→ EXERCISE INSTRUCTIONS:
Your job is to restate each entry word for word.
Top of DATA TO USE
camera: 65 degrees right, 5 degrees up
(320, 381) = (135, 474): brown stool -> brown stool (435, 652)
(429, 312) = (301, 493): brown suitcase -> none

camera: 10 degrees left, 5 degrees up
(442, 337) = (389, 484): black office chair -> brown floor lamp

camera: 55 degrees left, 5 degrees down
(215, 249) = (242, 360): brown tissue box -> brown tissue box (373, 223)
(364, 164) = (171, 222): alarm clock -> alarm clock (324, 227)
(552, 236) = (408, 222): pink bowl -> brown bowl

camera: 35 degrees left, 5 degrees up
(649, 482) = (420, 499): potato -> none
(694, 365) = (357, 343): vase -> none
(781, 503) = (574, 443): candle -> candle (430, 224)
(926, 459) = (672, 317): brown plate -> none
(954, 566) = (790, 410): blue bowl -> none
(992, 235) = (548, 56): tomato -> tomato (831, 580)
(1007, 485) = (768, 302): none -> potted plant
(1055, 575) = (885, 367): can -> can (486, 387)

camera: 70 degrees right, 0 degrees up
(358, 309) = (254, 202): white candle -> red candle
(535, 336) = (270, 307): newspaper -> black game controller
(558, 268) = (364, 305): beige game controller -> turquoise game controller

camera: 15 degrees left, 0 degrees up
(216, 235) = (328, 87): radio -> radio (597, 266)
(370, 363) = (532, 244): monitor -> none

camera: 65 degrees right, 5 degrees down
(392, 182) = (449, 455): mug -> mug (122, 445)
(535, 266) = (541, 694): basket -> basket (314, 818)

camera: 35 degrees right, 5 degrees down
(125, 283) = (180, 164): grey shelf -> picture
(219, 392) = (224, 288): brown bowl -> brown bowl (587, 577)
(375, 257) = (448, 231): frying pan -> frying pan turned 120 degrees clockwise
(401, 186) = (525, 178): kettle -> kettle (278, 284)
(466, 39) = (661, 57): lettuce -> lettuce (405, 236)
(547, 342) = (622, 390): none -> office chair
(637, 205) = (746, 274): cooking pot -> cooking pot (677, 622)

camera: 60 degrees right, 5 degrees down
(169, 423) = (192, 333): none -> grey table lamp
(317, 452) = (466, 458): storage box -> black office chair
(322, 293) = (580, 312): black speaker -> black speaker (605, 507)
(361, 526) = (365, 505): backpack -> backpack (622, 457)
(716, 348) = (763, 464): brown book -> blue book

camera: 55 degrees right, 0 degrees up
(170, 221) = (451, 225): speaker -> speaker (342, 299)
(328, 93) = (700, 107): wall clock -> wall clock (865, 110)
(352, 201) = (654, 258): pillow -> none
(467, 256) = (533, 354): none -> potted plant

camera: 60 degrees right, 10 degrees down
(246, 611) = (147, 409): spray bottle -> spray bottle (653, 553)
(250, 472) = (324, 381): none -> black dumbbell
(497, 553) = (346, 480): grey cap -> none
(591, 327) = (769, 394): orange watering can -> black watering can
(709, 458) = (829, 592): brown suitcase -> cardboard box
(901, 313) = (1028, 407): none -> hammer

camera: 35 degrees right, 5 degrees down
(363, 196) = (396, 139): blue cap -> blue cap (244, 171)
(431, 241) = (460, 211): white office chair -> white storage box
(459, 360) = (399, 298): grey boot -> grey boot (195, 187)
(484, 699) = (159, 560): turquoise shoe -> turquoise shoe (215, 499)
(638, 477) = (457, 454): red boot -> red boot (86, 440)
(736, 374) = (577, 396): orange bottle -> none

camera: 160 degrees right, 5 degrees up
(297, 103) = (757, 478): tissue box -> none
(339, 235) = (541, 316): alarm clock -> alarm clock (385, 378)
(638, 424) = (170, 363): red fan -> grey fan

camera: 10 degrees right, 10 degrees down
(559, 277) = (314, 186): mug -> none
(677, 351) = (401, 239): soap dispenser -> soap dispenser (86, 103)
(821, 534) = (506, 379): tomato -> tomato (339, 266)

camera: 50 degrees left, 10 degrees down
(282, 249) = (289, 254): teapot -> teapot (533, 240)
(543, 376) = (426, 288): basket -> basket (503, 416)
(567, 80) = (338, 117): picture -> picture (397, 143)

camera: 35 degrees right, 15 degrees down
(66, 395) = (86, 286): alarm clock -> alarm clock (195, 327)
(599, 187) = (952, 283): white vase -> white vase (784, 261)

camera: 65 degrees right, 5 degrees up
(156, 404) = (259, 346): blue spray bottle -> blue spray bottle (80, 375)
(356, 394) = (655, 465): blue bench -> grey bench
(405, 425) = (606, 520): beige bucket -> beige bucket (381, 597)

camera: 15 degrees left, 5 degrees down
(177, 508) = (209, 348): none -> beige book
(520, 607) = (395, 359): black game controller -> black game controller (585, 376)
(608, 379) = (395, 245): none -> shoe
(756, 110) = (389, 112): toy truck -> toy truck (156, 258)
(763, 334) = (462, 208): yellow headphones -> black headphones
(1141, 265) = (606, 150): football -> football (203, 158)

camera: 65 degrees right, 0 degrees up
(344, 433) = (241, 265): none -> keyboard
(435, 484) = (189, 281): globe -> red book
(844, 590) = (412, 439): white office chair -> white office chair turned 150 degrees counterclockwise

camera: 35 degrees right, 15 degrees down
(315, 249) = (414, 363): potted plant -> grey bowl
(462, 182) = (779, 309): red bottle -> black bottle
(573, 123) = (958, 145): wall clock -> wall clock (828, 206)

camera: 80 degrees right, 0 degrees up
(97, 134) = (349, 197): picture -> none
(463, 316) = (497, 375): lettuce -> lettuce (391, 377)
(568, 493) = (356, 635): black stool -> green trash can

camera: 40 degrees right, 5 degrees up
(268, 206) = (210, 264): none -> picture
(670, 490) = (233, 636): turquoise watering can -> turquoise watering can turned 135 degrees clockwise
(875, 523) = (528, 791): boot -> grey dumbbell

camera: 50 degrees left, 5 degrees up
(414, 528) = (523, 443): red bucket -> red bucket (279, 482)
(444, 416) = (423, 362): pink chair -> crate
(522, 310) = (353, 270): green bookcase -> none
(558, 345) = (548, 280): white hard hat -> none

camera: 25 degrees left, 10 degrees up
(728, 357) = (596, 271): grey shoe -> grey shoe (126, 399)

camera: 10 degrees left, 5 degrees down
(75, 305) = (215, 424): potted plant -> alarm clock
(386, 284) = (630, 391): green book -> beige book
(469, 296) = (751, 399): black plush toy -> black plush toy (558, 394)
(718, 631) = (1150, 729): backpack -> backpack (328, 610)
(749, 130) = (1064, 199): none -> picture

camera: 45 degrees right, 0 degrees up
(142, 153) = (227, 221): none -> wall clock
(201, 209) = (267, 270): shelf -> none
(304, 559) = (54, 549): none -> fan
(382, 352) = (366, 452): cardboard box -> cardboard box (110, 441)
Bottom of DATA TO USE
→ RESULT:
camera: 65 degrees right, 5 degrees up
(320, 381) = (135, 474): brown stool -> brown stool (435, 652)
(429, 312) = (301, 493): brown suitcase -> none

camera: 10 degrees left, 5 degrees up
(442, 337) = (389, 484): black office chair -> brown floor lamp

camera: 55 degrees left, 5 degrees down
(215, 249) = (242, 360): brown tissue box -> brown tissue box (373, 223)
(364, 164) = (171, 222): alarm clock -> alarm clock (324, 227)
(552, 236) = (408, 222): pink bowl -> brown bowl

camera: 35 degrees left, 5 degrees up
(649, 482) = (420, 499): potato -> none
(694, 365) = (357, 343): vase -> none
(781, 503) = (574, 443): candle -> candle (430, 224)
(926, 459) = (672, 317): brown plate -> none
(954, 566) = (790, 410): blue bowl -> none
(992, 235) = (548, 56): tomato -> tomato (831, 580)
(1007, 485) = (768, 302): none -> potted plant
(1055, 575) = (885, 367): can -> can (486, 387)

camera: 70 degrees right, 0 degrees up
(358, 309) = (254, 202): white candle -> red candle
(535, 336) = (270, 307): newspaper -> black game controller
(558, 268) = (364, 305): beige game controller -> turquoise game controller

camera: 15 degrees left, 0 degrees up
(216, 235) = (328, 87): radio -> radio (597, 266)
(370, 363) = (532, 244): monitor -> none

camera: 65 degrees right, 5 degrees down
(392, 182) = (449, 455): mug -> mug (122, 445)
(535, 266) = (541, 694): basket -> basket (314, 818)

camera: 35 degrees right, 5 degrees down
(125, 283) = (180, 164): grey shelf -> picture
(219, 392) = (224, 288): brown bowl -> brown bowl (587, 577)
(375, 257) = (448, 231): frying pan -> frying pan turned 120 degrees clockwise
(401, 186) = (525, 178): kettle -> kettle (278, 284)
(466, 39) = (661, 57): lettuce -> lettuce (405, 236)
(547, 342) = (622, 390): none -> office chair
(637, 205) = (746, 274): cooking pot -> cooking pot (677, 622)

camera: 60 degrees right, 5 degrees down
(169, 423) = (192, 333): none -> grey table lamp
(317, 452) = (466, 458): storage box -> black office chair
(322, 293) = (580, 312): black speaker -> black speaker (605, 507)
(361, 526) = (365, 505): backpack -> backpack (622, 457)
(716, 348) = (763, 464): brown book -> blue book

camera: 55 degrees right, 0 degrees up
(170, 221) = (451, 225): speaker -> speaker (342, 299)
(328, 93) = (700, 107): wall clock -> wall clock (865, 110)
(352, 201) = (654, 258): pillow -> none
(467, 256) = (533, 354): none -> potted plant

camera: 60 degrees right, 10 degrees down
(246, 611) = (147, 409): spray bottle -> spray bottle (653, 553)
(250, 472) = (324, 381): none -> black dumbbell
(497, 553) = (346, 480): grey cap -> none
(591, 327) = (769, 394): orange watering can -> black watering can
(709, 458) = (829, 592): brown suitcase -> cardboard box
(901, 313) = (1028, 407): none -> hammer

camera: 35 degrees right, 5 degrees down
(363, 196) = (396, 139): blue cap -> blue cap (244, 171)
(431, 241) = (460, 211): white office chair -> white storage box
(459, 360) = (399, 298): grey boot -> grey boot (195, 187)
(484, 699) = (159, 560): turquoise shoe -> turquoise shoe (215, 499)
(638, 477) = (457, 454): red boot -> red boot (86, 440)
(736, 374) = (577, 396): orange bottle -> none

camera: 160 degrees right, 5 degrees up
(297, 103) = (757, 478): tissue box -> none
(339, 235) = (541, 316): alarm clock -> alarm clock (385, 378)
(638, 424) = (170, 363): red fan -> grey fan

camera: 10 degrees right, 10 degrees down
(559, 277) = (314, 186): mug -> none
(677, 351) = (401, 239): soap dispenser -> soap dispenser (86, 103)
(821, 534) = (506, 379): tomato -> tomato (339, 266)

camera: 50 degrees left, 10 degrees down
(282, 249) = (289, 254): teapot -> teapot (533, 240)
(543, 376) = (426, 288): basket -> basket (503, 416)
(567, 80) = (338, 117): picture -> picture (397, 143)

camera: 35 degrees right, 15 degrees down
(66, 395) = (86, 286): alarm clock -> alarm clock (195, 327)
(599, 187) = (952, 283): white vase -> white vase (784, 261)

camera: 65 degrees right, 5 degrees up
(156, 404) = (259, 346): blue spray bottle -> blue spray bottle (80, 375)
(356, 394) = (655, 465): blue bench -> grey bench
(405, 425) = (606, 520): beige bucket -> beige bucket (381, 597)

camera: 15 degrees left, 5 degrees down
(177, 508) = (209, 348): none -> beige book
(520, 607) = (395, 359): black game controller -> black game controller (585, 376)
(608, 379) = (395, 245): none -> shoe
(756, 110) = (389, 112): toy truck -> toy truck (156, 258)
(763, 334) = (462, 208): yellow headphones -> black headphones
(1141, 265) = (606, 150): football -> football (203, 158)

camera: 65 degrees right, 0 degrees up
(344, 433) = (241, 265): none -> keyboard
(435, 484) = (189, 281): globe -> red book
(844, 590) = (412, 439): white office chair -> white office chair turned 150 degrees counterclockwise

camera: 35 degrees right, 15 degrees down
(315, 249) = (414, 363): potted plant -> grey bowl
(462, 182) = (779, 309): red bottle -> black bottle
(573, 123) = (958, 145): wall clock -> wall clock (828, 206)

camera: 80 degrees right, 0 degrees up
(97, 134) = (349, 197): picture -> none
(463, 316) = (497, 375): lettuce -> lettuce (391, 377)
(568, 493) = (356, 635): black stool -> green trash can

camera: 40 degrees right, 5 degrees up
(268, 206) = (210, 264): none -> picture
(670, 490) = (233, 636): turquoise watering can -> turquoise watering can turned 135 degrees clockwise
(875, 523) = (528, 791): boot -> grey dumbbell

camera: 50 degrees left, 5 degrees up
(414, 528) = (523, 443): red bucket -> red bucket (279, 482)
(444, 416) = (423, 362): pink chair -> crate
(522, 310) = (353, 270): green bookcase -> none
(558, 345) = (548, 280): white hard hat -> none

camera: 25 degrees left, 10 degrees up
(728, 357) = (596, 271): grey shoe -> grey shoe (126, 399)

camera: 10 degrees left, 5 degrees down
(75, 305) = (215, 424): potted plant -> alarm clock
(386, 284) = (630, 391): green book -> beige book
(469, 296) = (751, 399): black plush toy -> black plush toy (558, 394)
(718, 631) = (1150, 729): backpack -> backpack (328, 610)
(749, 130) = (1064, 199): none -> picture

camera: 45 degrees right, 0 degrees up
(142, 153) = (227, 221): none -> wall clock
(201, 209) = (267, 270): shelf -> none
(304, 559) = (54, 549): none -> fan
(382, 352) = (366, 452): cardboard box -> cardboard box (110, 441)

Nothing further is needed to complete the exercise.